Rutinitas kegiatan istighfar masal ini dilakukan guna memohon ampunan kepada Alloh SWT, Atas segala  dosa dan kesalahan yang telah kita kerjakan baik disengaja maupun tidak di sengaja. Dan juga kita dapat meningkatkan keimanan dan ketqwaan kita kepada Alloh SWT, disamping itu di dalam Majelis Istighfar ini kita bisa memperoleh ilmu yang diberikan dan kisah-kisah yang disampaikan sebagai memperluas pengetahuan dan memperbaiki prilaku-prilaku kita yang masih kurang baik.

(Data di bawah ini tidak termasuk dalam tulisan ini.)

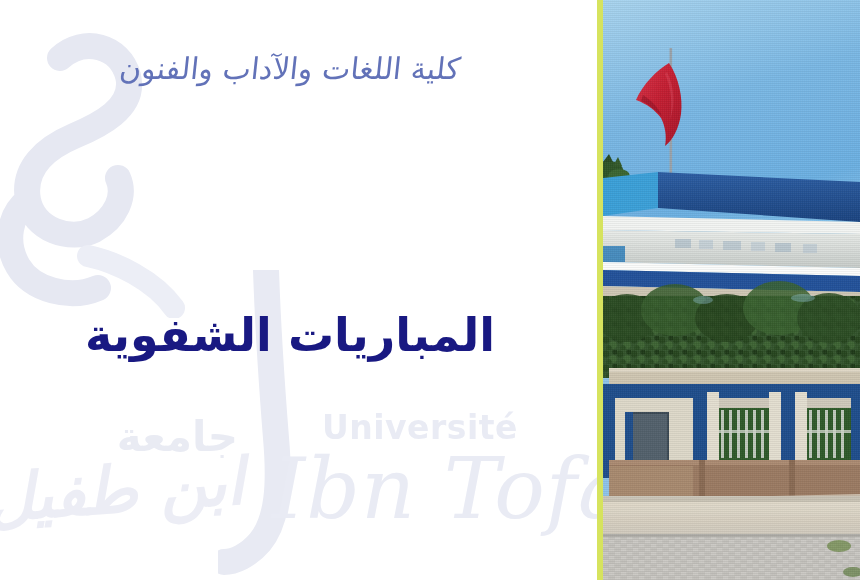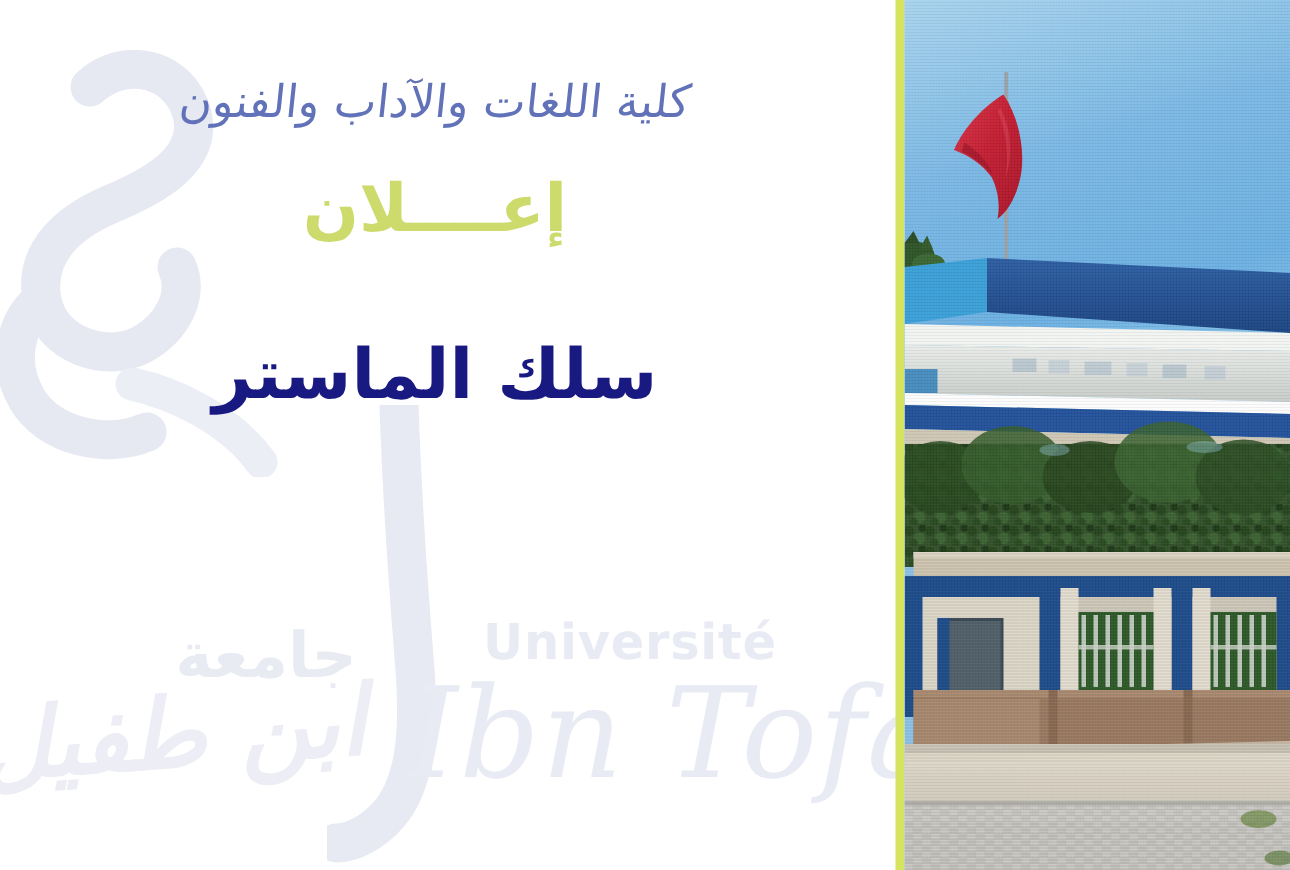--- a/index.html
+++ b/index.html
@@ -229,24 +229,23 @@
     </div>
 
     <div class="wm-universite">Université</div>
     <div class="wm-ibntofail">Ibn Tofaïl</div>
 
     <div class="wm-arabic-top">جامعة</div>
     <div class="wm-arabic-bottom">ابن طفيل</div>
 
     <div class="faculty-title">كلية اللغات والآداب والفنون</div>
 
-    <div class="announce-word">إعــــلان</div>
-
-    <div class="heading-line l1">سلك الماستر</div>
-
+
+
+    <div class="heading-line l2">المباريات الشفوية</div>
 
   </div>
 
   <div class="divider"></div>
 
   <div class="photo">
     <svg width="257" height="580" viewBox="0 0 257 580" xmlns="http://www.w3.org/2000/svg">
       <defs>
         <linearGradient id="sky" x1="0" y1="0" x2="0.25" y2="1">
           <stop offset="0%" stop-color="#a9d4ee"></stop>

Di dalam Majelis Istighfar tersebut beliau (Gus Lutfil Hakim) berkata bahwa “ Istighfar merupakan dongkrak kehidupan, yakni mendongkrak kehidupan kita semua menjadi ringan dan mudah. Dan istighfar ini dapat menjadi penyeimbang antara gerakan dhohir dan gerakan batin, karena usaha kita dalam sebuah kehidupan membutuhkan perjuangan dalam mencari kebutuhan yang kita perlukan semasa hidup seperti makan, minum, pakaian dan kebutuhan-kebutuhan yang lain. Dalam memperolehnya kita harus berusaha dengan cara bekerja, bekerja inilah yang di maksud dengan gerakan dhohir kita dalam kehidupan.

Gerakan batin juga kita harus lakukan, karena kita adalah hanya sebatas makhluk yang bisa berusaha saja dan Alloh sang kholik yang bisa menentukan segalanya. Caranya kita beristighfar memohon ampunan kepada Alloh SWT sebagai usaha batin sebagai penyeimbang antara usaha dhohir dan usaha batin, agar apa yang kita inginkan atau kita harapkan diringankan dan dimudahkan  oleh Alloh SWT.”

Kemudian beliau menyampaikan, apabila kalau ingin menjadi waliyulloh atau kekasih Alloh caranya yaitu memperoleh ridho orangtua. Dan kalau kita sudah mendapatkan ridho sang orang tua maka insya Alloh kita bisa mendapatkan surganya Alloh SWT.

Dan beliau juga mengisahkan sebuah cerita mengenai orang tua yang masuk surga karena anak permepuannya taat kepada suaminya. Pada suatu saat ketika sang anak sangat ingin bertemu orang tuanya yang tengah sakit. Akan tetapi, suami memperingatkan kalau dirinya tidak boleh keluar dari ruangan atau kamarnya pada saat keluar, Sedangkan sang istri sangat mengkhawatirkan keadaan ayahnya yang sedang sakit dan dirinya tidak berani keluar dari tempatnya karena ia tidak mendapat ridho dari sang suami.

Setelah itu ia mendengar kabar kalau ayahnya yang sakit sudah meninggal, tetapi ia tetap tidak berani menemui jenazah ayanhya karena ia tidak dapat ridho sang suami. Kemudian ia mengetahui bahwa ayahnya meninggal mendapatkan rahmat Alloh SWT yakni surganya Alloh SWT karena ketaatan sang anak pada suaminya.